(DATA Opens)

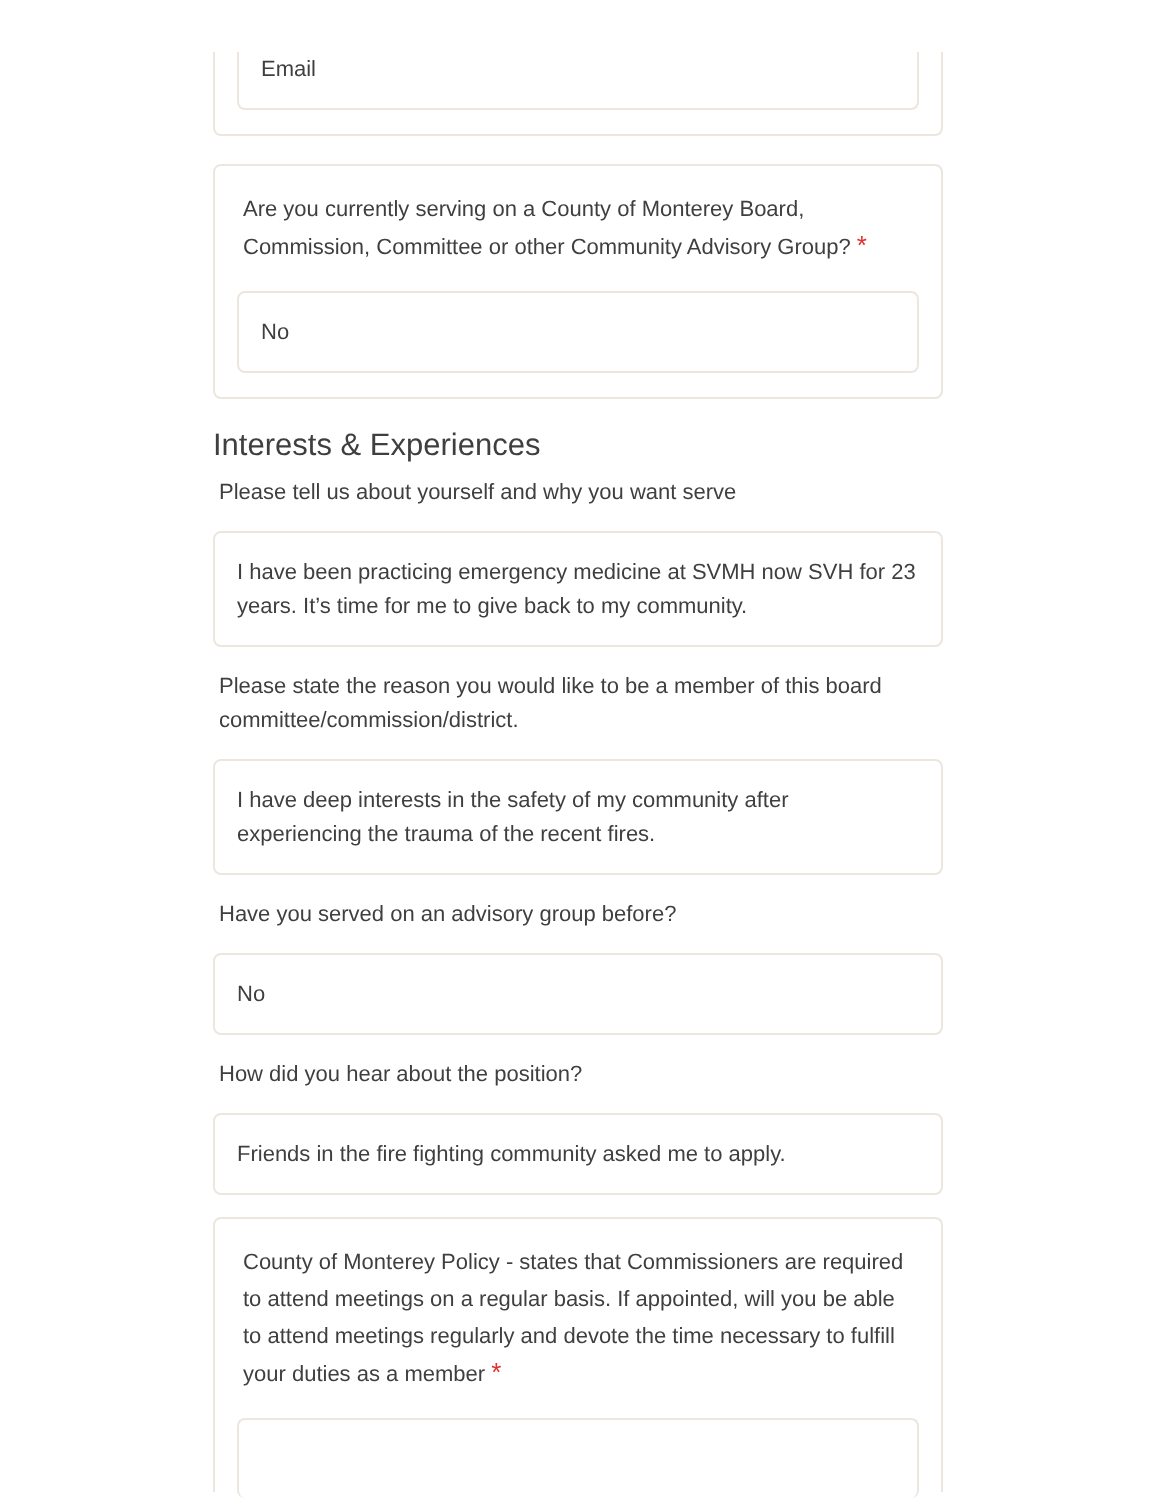Email
Are you currently serving on a County of Monterey Board, Commission, Committee or other Community Advisory Group? *
No
Interests & Experiences
Please tell us about yourself and why you want serve
I have been practicing emergency medicine at SVMH now SVH for 23 years. It’s time for me to give back to my community.
Please state the reason you would like to be a member of this board committee/commission/district.
I have deep interests in the safety of my community after experiencing the trauma of the recent fires.
Have you served on an advisory group before?
No
How did you hear about the position?
Friends in the fire fighting community asked me to apply.
County of Monterey Policy - states that Commissioners are required to attend meetings on a regular basis. If appointed, will you be able to attend meetings regularly and devote the time necessary to fulfill your duties as a member *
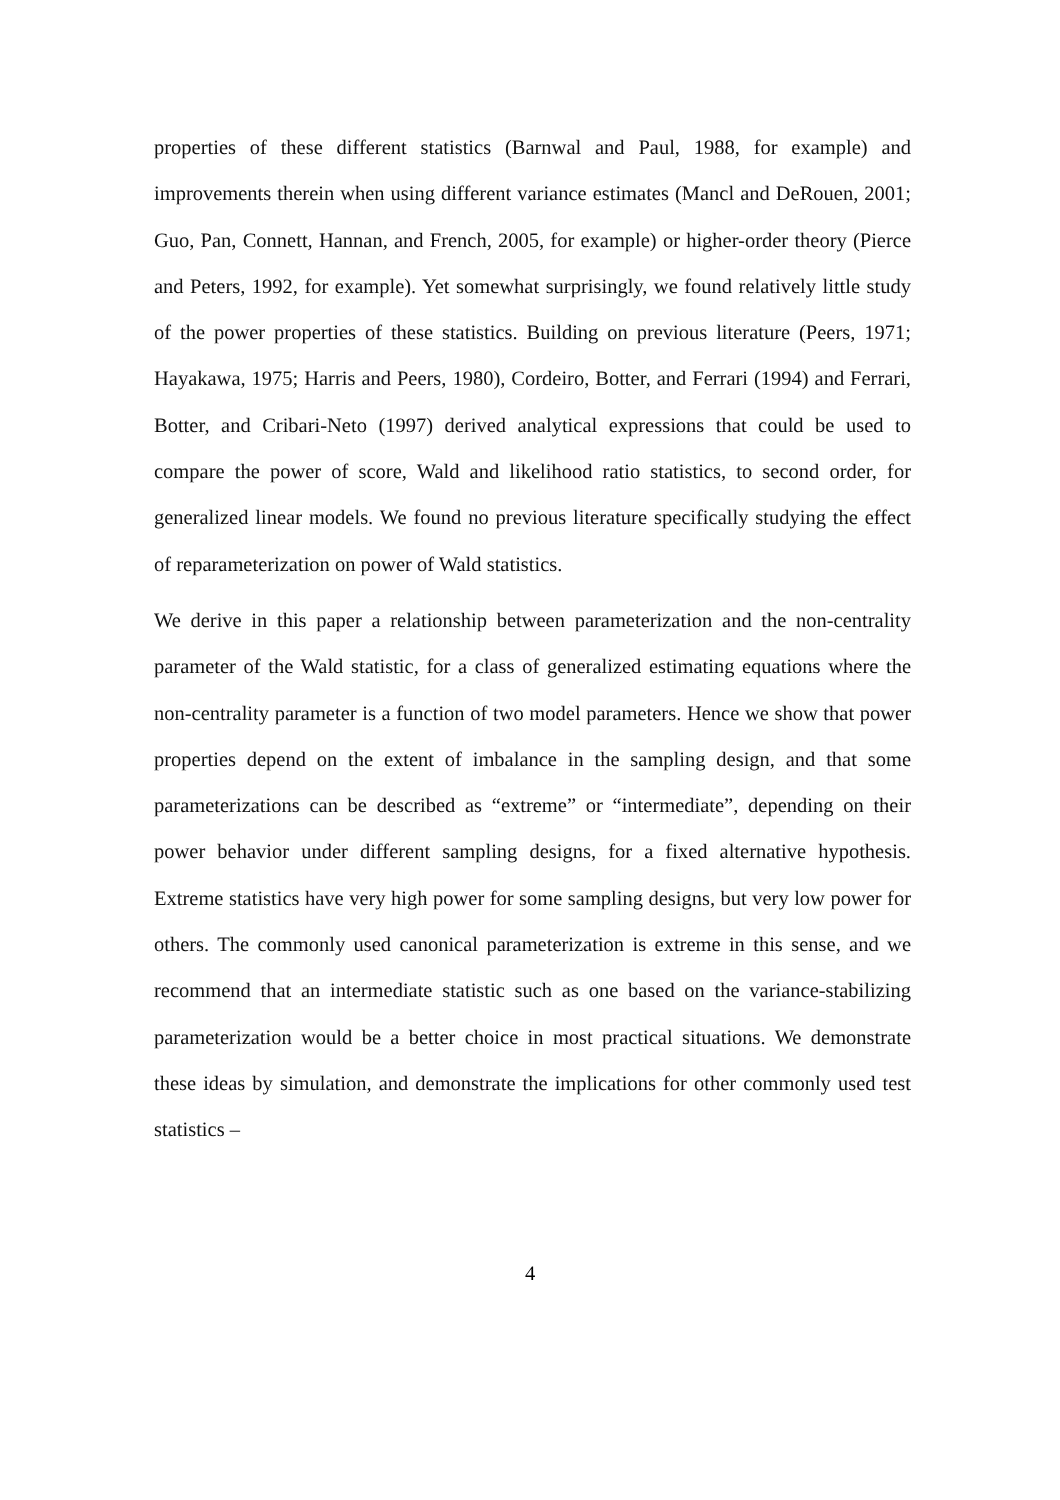properties of these different statistics (Barnwal and Paul, 1988, for example) and improvements therein when using different variance estimates (Mancl and DeRouen, 2001; Guo, Pan, Connett, Hannan, and French, 2005, for example) or higher-order theory (Pierce and Peters, 1992, for example). Yet somewhat surprisingly, we found relatively little study of the power properties of these statistics. Building on previous literature (Peers, 1971; Hayakawa, 1975; Harris and Peers, 1980), Cordeiro, Botter, and Ferrari (1994) and Ferrari, Botter, and Cribari-Neto (1997) derived analytical expressions that could be used to compare the power of score, Wald and likelihood ratio statistics, to second order, for generalized linear models. We found no previous literature specifically studying the effect of reparameterization on power of Wald statistics.
We derive in this paper a relationship between parameterization and the non-centrality parameter of the Wald statistic, for a class of generalized estimating equations where the non-centrality parameter is a function of two model parameters. Hence we show that power properties depend on the extent of imbalance in the sampling design, and that some parameterizations can be described as “extreme” or “intermediate”, depending on their power behavior under different sampling designs, for a fixed alternative hypothesis. Extreme statistics have very high power for some sampling designs, but very low power for others. The commonly used canonical parameterization is extreme in this sense, and we recommend that an intermediate statistic such as one based on the variance-stabilizing parameterization would be a better choice in most practical situations. We demonstrate these ideas by simulation, and demonstrate the implications for other commonly used test statistics –
4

(DATA Closes)

**TASK**
Copy the records exactly. Skip any pictures.

**ANSWER FOR THE TASK**
Email
Are you currently serving on a County of Monterey Board, Commission, Committee or other Community Advisory Group? *
No
Interests & Experiences
Please tell us about yourself and why you want serve
I have been practicing emergency medicine at SVMH now SVH for 23 years. It’s time for me to give back to my community.
Please state the reason you would like to be a member of this board committee/commission/district.
I have deep interests in the safety of my community after experiencing the trauma of the recent fires.
Have you served on an advisory group before?
No
How did you hear about the position?
Friends in the fire fighting community asked me to apply.
County of Monterey Policy - states that Commissioners are required to attend meetings on a regular basis. If appointed, will you be able to attend meetings regularly and devote the time necessary to fulfill your duties as a member *
properties of these different statistics (Barnwal and Paul, 1988, for example) and improvements therein when using different variance estimates (Mancl and DeRouen, 2001; Guo, Pan, Connett, Hannan, and French, 2005, for example) or higher-order theory (Pierce and Peters, 1992, for example). Yet somewhat surprisingly, we found relatively little study of the power properties of these statistics. Building on previous literature (Peers, 1971; Hayakawa, 1975; Harris and Peers, 1980), Cordeiro, Botter, and Ferrari (1994) and Ferrari, Botter, and Cribari-Neto (1997) derived analytical expressions that could be used to compare the power of score, Wald and likelihood ratio statistics, to second order, for generalized linear models. We found no previous literature specifically studying the effect of reparameterization on power of Wald statistics.
We derive in this paper a relationship between parameterization and the non-centrality parameter of the Wald statistic, for a class of generalized estimating equations where the non-centrality parameter is a function of two model parameters. Hence we show that power properties depend on the extent of imbalance in the sampling design, and that some parameterizations can be described as “extreme” or “intermediate”, depending on their power behavior under different sampling designs, for a fixed alternative hypothesis. Extreme statistics have very high power for some sampling designs, but very low power for others. The commonly used canonical parameterization is extreme in this sense, and we recommend that an intermediate statistic such as one based on the variance-stabilizing parameterization would be a better choice in most practical situations. We demonstrate these ideas by simulation, and demonstrate the implications for other commonly used test statistics –
4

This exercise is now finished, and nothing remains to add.